Most whites withdrew their children from the school. The few white families who chose to continue to send their children to the school were insulted and threatened as well. Some chose to leave the state completely. And yet under such intense pressure, this little girl remained. She continued on, and her mother steadfastly carried on. Maybe all of the work this family had done for generations made them strong in character as well. I can see why it would have been easy to give in. I can see why the true heroes in this story are the blacks – and the whites who supported them. The heroes in this story quietly did their job when others shouted at them to stay away. Millions watched from a safe distance and only observed on television or in the newspaper. All these photos – angry white men, women, children, and teen boys. Most of them are gone now. Dead. Names are forgotten. Just the images remain, and a past that none can be proud of.
I want to believe that I live in a better time and a better place. Maybe I do. Maybe I’m just staying safe in my house. Is this just a book that I read and find interesting? Is it enough to influence how I interact in my world and what I teach my kids now?
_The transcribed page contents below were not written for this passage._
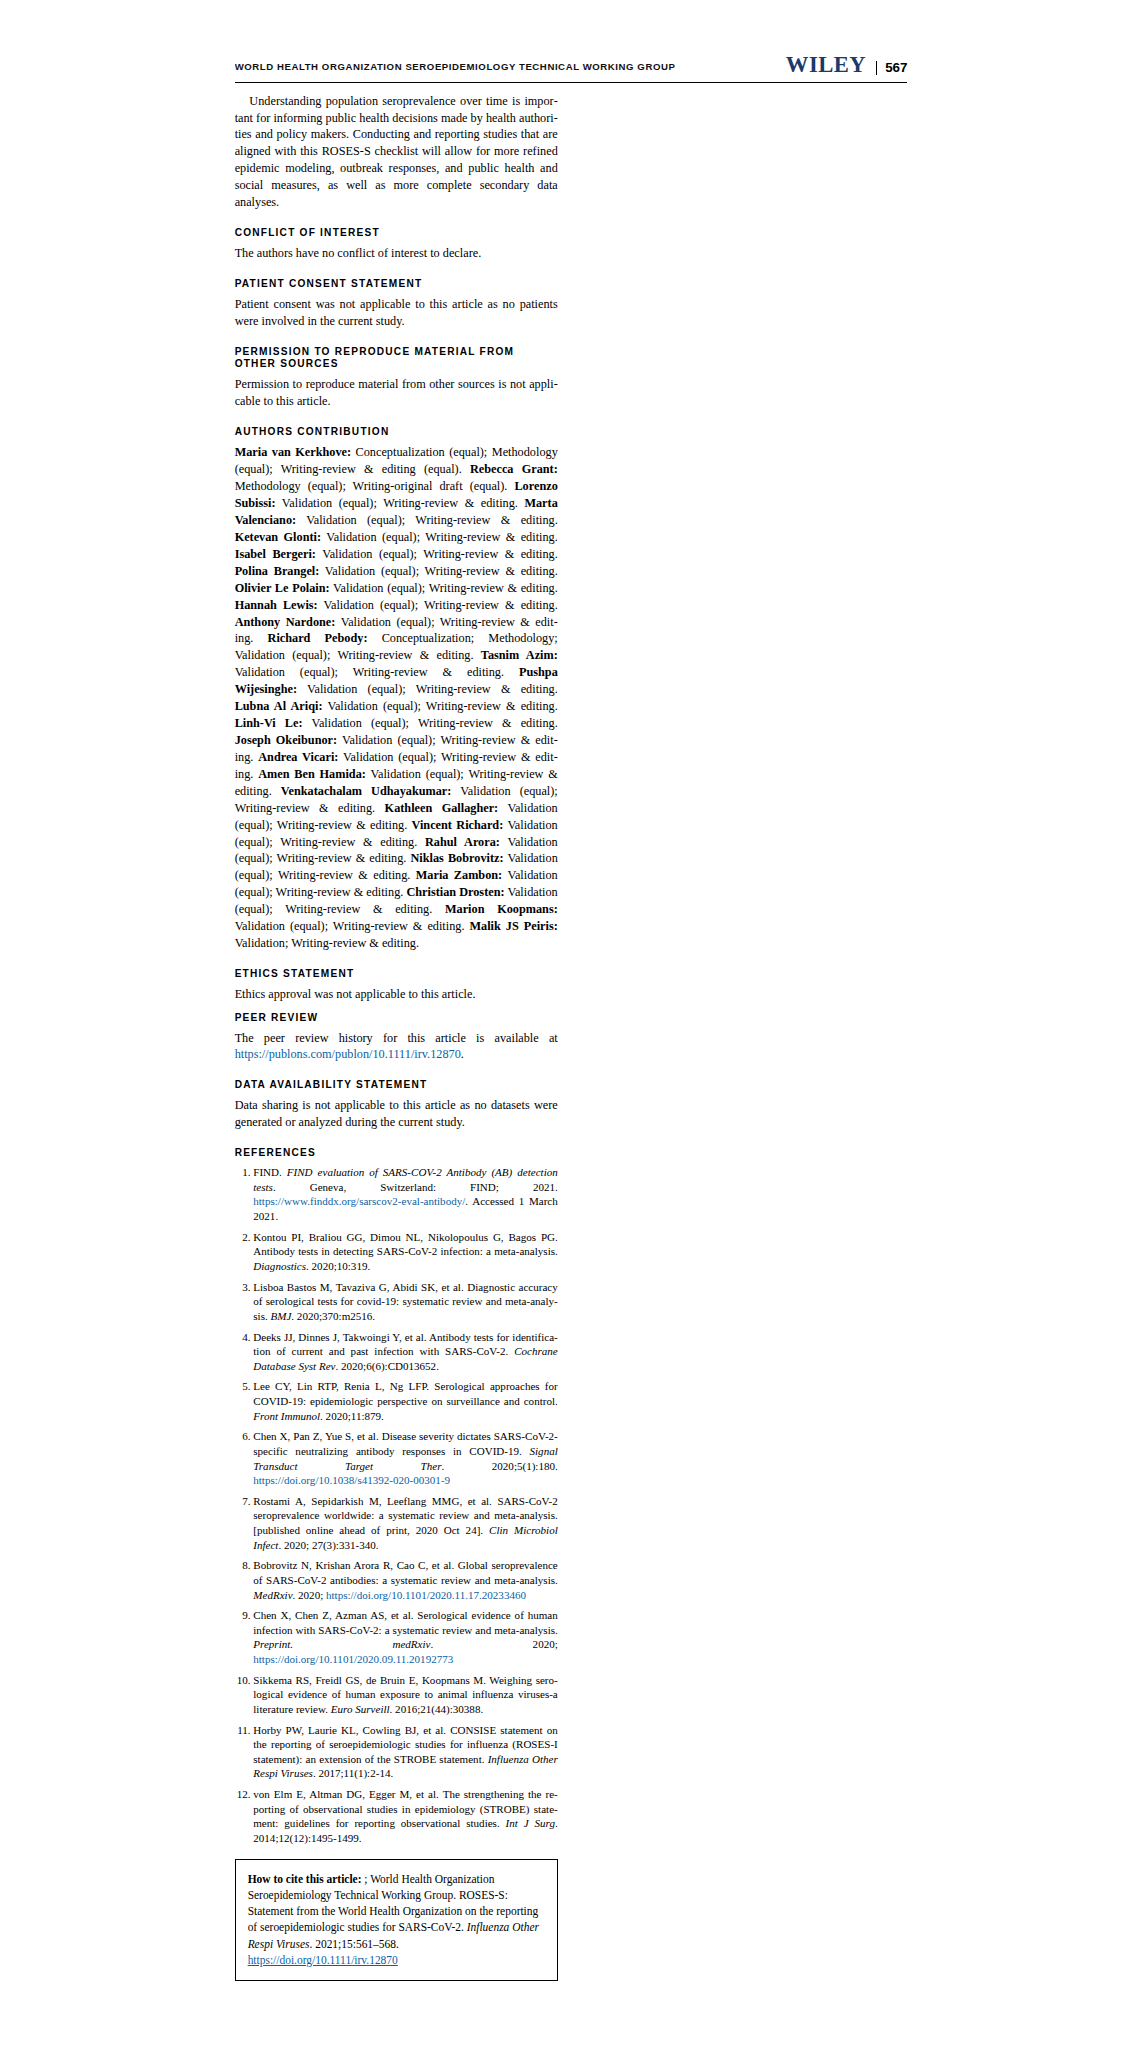World Health Organization Seroepidemiology Technical Working Group
WILEY
567
Understanding population seroprevalence over time is important for informing public health decisions made by health authorities and policy makers. Conducting and reporting studies that are aligned with this ROSES-S checklist will allow for more refined epidemic modeling, outbreak responses, and public health and social measures, as well as more complete secondary data analyses.
Conflict of Interest
The authors have no conflict of interest to declare.
Patient Consent Statement
Patient consent was not applicable to this article as no patients were involved in the current study.
Permission to Reproduce Material From Other Sources
Permission to reproduce material from other sources is not applicable to this article.
Authors Contribution
Maria van Kerkhove: Conceptualization (equal); Methodology (equal); Writing-review & editing (equal). Rebecca Grant: Methodology (equal); Writing-original draft (equal). Lorenzo Subissi: Validation (equal); Writing-review & editing. Marta Valenciano: Validation (equal); Writing-review & editing. Ketevan Glonti: Validation (equal); Writing-review & editing. Isabel Bergeri: Validation (equal); Writing-review & editing. Polina Brangel: Validation (equal); Writing-review & editing. Olivier Le Polain: Validation (equal); Writing-review & editing. Hannah Lewis: Validation (equal); Writing-review & editing. Anthony Nardone: Validation (equal); Writing-review & editing. Richard Pebody: Conceptualization; Methodology; Validation (equal); Writing-review & editing. Tasnim Azim: Validation (equal); Writing-review & editing. Pushpa Wijesinghe: Validation (equal); Writing-review & editing. Lubna Al Ariqi: Validation (equal); Writing-review & editing. Linh-Vi Le: Validation (equal); Writing-review & editing. Joseph Okeibunor: Validation (equal); Writing-review & editing. Andrea Vicari: Validation (equal); Writing-review & editing. Amen Ben Hamida: Validation (equal); Writing-review & editing. Venkatachalam Udhayakumar: Validation (equal); Writing-review & editing. Kathleen Gallagher: Validation (equal); Writing-review & editing. Vincent Richard: Validation (equal); Writing-review & editing. Rahul Arora: Validation (equal); Writing-review & editing. Niklas Bobrovitz: Validation (equal); Writing-review & editing. Maria Zambon: Validation (equal); Writing-review & editing. Christian Drosten: Validation (equal); Writing-review & editing. Marion Koopmans: Validation (equal); Writing-review & editing. Malik JS Peiris: Validation; Writing-review & editing.
Ethics Statement
Ethics approval was not applicable to this article.
Peer Review
The peer review history for this article is available at https://publons.com/publon/10.1111/irv.12870.
Data Availability Statement
Data sharing is not applicable to this article as no datasets were generated or analyzed during the current study.
References
FIND. FIND evaluation of SARS-COV-2 Antibody (AB) detection tests. Geneva, Switzerland: FIND; 2021. https://www.finddx.org/sarscov2-eval-antibody/. Accessed 1 March 2021.
Kontou PI, Braliou GG, Dimou NL, Nikolopoulus G, Bagos PG. Antibody tests in detecting SARS-CoV-2 infection: a meta-analysis. Diagnostics. 2020;10:319.
Lisboa Bastos M, Tavaziva G, Abidi SK, et al. Diagnostic accuracy of serological tests for covid-19: systematic review and meta-analysis. BMJ. 2020;370:m2516.
Deeks JJ, Dinnes J, Takwoingi Y, et al. Antibody tests for identification of current and past infection with SARS-CoV-2. Cochrane Database Syst Rev. 2020;6(6):CD013652.
Lee CY, Lin RTP, Renia L, Ng LFP. Serological approaches for COVID-19: epidemiologic perspective on surveillance and control. Front Immunol. 2020;11:879.
Chen X, Pan Z, Yue S, et al. Disease severity dictates SARS-CoV-2-specific neutralizing antibody responses in COVID-19. Signal Transduct Target Ther. 2020;5(1):180. https://doi.org/10.1038/s41392-020-00301-9
Rostami A, Sepidarkish M, Leeflang MMG, et al. SARS-CoV-2 seroprevalence worldwide: a systematic review and meta-analysis. [published online ahead of print, 2020 Oct 24]. Clin Microbiol Infect. 2020; 27(3):331-340.
Bobrovitz N, Krishan Arora R, Cao C, et al. Global seroprevalence of SARS-CoV-2 antibodies: a systematic review and meta-analysis. MedRxiv. 2020; https://doi.org/10.1101/2020.11.17.20233460
Chen X, Chen Z, Azman AS, et al. Serological evidence of human infection with SARS-CoV-2: a systematic review and meta-analysis. Preprint. medRxiv. 2020; https://doi.org/10.1101/2020.09.11.20192773
Sikkema RS, Freidl GS, de Bruin E, Koopmans M. Weighing serological evidence of human exposure to animal influenza viruses-a literature review. Euro Surveill. 2016;21(44):30388.
Horby PW, Laurie KL, Cowling BJ, et al. CONSISE statement on the reporting of seroepidemiologic studies for influenza (ROSES-I statement): an extension of the STROBE statement. Influenza Other Respi Viruses. 2017;11(1):2-14.
von Elm E, Altman DG, Egger M, et al. The strengthening the reporting of observational studies in epidemiology (STROBE) statement: guidelines for reporting observational studies. Int J Surg. 2014;12(12):1495-1499.
How to cite this article: ; World Health Organization Seroepidemiology Technical Working Group. ROSES-S: Statement from the World Health Organization on the reporting of seroepidemiologic studies for SARS-CoV-2. Influenza Other Respi Viruses. 2021;15:561–568. https://doi.org/10.1111/irv.12870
Ruby makes the statement early on that children don’t learn racism on their own – it’s something that is taught. It’s evident from the photos of protesters outside the school and in the streets that adults make up most of the crowd. But the children in the the crowd are expected to mimic what the adults are doing, and they were encouraged in that behavior. Ugliness breeding ugliness. These parents – mothers and fathers – thought they were doing the right thing. Do any parents intentionally teach their kids the wrong thing? How else could they justify devoting time and energy to a cause of hatred? I wouldn’t want to be caught in photos, on television, by reporters, projected world-wide yelling vile words, carrying hateful posters, throwing objects. This is the behavior of children who do not get their way – and should not get their way. But these adults really believed they could make a judge, a president, a nation change their mind and go back to the way things were.
I have to stop ugliness in myself before I can stop it in my children. Sometimes ugliness in my children reminds me of the ugliness in me. Those who cannot learn from history are bound to repeat it. I want to repeat the good parts, not the ugly ones. I want to be the one strong enough to stand, and strong enough to expect my children to stand. We have to learn. We have to teach. We have to be different.